In the entries below, how many lines hold the string "each"? Answer with the number only.

Given records.
************

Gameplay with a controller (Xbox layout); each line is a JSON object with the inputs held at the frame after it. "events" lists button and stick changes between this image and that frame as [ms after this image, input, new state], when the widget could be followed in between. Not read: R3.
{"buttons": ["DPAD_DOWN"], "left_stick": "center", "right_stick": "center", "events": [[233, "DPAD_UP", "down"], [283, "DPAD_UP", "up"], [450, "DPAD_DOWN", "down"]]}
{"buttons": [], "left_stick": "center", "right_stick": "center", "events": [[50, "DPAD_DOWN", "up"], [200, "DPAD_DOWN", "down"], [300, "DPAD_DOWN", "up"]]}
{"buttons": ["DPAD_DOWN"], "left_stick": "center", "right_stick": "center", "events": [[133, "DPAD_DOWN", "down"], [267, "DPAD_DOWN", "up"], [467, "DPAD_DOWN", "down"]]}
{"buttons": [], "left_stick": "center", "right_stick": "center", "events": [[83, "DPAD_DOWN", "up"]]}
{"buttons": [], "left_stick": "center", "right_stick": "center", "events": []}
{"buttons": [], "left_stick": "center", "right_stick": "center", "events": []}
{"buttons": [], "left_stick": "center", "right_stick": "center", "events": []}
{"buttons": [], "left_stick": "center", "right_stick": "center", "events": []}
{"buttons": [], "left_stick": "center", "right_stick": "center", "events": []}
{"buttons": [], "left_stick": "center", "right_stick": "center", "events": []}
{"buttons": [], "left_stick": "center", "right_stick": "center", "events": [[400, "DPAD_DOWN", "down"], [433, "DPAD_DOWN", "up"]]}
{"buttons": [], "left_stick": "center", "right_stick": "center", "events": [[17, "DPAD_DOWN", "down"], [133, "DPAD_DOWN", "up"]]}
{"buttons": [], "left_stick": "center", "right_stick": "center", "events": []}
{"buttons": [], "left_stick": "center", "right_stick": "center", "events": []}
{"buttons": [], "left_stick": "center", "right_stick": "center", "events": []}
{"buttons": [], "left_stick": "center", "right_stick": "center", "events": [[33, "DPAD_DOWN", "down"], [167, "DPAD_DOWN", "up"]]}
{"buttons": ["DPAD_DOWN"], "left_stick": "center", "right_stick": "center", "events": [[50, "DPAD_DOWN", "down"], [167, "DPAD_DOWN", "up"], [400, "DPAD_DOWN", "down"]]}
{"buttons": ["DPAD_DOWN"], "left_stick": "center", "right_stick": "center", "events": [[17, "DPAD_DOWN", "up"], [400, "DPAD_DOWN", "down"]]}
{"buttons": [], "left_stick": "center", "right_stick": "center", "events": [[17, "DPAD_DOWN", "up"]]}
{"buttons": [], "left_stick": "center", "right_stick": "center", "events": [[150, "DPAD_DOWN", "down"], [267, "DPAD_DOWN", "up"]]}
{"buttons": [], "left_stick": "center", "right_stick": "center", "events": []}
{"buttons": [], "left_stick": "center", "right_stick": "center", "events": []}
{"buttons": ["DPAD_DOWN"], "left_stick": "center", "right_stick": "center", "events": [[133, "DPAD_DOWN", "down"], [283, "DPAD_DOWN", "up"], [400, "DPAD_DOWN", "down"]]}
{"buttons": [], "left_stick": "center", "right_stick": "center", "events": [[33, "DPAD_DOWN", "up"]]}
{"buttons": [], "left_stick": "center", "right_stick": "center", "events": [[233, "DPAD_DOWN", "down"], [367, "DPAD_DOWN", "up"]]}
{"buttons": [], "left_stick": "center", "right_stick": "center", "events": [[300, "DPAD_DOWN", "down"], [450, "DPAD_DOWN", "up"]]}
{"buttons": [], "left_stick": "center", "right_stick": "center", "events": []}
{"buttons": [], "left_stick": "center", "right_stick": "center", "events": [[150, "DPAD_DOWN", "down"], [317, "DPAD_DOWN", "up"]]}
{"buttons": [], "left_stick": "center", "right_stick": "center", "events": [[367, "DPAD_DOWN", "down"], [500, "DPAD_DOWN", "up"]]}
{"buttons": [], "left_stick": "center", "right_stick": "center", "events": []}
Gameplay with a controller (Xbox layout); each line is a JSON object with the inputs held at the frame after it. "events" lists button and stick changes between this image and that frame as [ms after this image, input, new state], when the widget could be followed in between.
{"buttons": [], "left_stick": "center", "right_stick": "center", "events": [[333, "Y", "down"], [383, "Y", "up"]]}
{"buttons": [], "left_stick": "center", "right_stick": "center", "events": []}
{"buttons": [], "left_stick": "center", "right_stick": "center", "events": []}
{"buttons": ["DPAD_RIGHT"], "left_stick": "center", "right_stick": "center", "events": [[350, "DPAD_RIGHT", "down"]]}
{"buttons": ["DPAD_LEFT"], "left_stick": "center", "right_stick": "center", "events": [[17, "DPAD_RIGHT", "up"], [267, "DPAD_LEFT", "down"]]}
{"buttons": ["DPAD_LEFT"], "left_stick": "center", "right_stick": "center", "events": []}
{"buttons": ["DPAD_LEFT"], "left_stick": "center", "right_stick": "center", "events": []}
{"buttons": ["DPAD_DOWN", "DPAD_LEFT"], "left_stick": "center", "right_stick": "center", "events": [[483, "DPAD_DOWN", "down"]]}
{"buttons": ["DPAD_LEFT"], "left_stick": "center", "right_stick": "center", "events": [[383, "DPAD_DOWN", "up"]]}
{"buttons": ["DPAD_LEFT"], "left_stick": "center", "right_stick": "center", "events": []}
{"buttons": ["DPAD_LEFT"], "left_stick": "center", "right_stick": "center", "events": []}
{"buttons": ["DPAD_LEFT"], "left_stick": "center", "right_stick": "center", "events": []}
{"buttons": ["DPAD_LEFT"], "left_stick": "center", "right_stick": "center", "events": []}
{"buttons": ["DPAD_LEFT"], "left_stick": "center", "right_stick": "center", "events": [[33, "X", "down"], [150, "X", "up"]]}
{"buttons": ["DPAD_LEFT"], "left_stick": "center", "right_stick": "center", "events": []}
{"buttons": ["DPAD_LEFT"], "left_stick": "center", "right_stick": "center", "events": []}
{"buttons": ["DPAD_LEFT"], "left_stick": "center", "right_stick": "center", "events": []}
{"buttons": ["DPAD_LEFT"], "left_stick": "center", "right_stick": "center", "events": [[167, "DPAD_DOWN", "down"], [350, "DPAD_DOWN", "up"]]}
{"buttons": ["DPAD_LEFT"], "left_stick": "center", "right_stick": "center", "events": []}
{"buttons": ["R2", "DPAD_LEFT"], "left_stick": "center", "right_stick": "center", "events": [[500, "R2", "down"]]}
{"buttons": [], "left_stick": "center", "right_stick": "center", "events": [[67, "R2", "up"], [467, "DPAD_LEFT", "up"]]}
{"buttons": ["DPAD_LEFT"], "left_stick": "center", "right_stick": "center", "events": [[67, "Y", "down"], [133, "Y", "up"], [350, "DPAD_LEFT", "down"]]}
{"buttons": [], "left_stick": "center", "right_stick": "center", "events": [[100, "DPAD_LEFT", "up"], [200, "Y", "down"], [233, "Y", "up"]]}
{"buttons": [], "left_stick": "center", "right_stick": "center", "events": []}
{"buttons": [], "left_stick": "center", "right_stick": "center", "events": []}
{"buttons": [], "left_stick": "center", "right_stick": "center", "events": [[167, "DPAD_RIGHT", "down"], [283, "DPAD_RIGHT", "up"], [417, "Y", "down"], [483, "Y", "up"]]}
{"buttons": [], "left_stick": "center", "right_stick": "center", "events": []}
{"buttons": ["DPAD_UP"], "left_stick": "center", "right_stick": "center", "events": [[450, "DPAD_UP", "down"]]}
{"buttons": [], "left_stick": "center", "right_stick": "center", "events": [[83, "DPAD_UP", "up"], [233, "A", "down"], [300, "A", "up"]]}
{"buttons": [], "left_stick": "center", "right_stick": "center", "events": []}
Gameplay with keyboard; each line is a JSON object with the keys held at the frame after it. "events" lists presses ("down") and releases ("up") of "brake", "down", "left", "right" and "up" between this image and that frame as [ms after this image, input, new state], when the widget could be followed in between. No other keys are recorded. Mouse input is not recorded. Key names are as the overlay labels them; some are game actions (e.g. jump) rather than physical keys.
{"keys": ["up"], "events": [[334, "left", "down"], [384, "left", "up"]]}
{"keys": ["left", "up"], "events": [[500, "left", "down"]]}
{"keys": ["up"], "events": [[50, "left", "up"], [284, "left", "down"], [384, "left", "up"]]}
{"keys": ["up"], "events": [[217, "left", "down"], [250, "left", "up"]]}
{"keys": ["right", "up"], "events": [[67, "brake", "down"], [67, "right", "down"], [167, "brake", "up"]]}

************

Task output.
3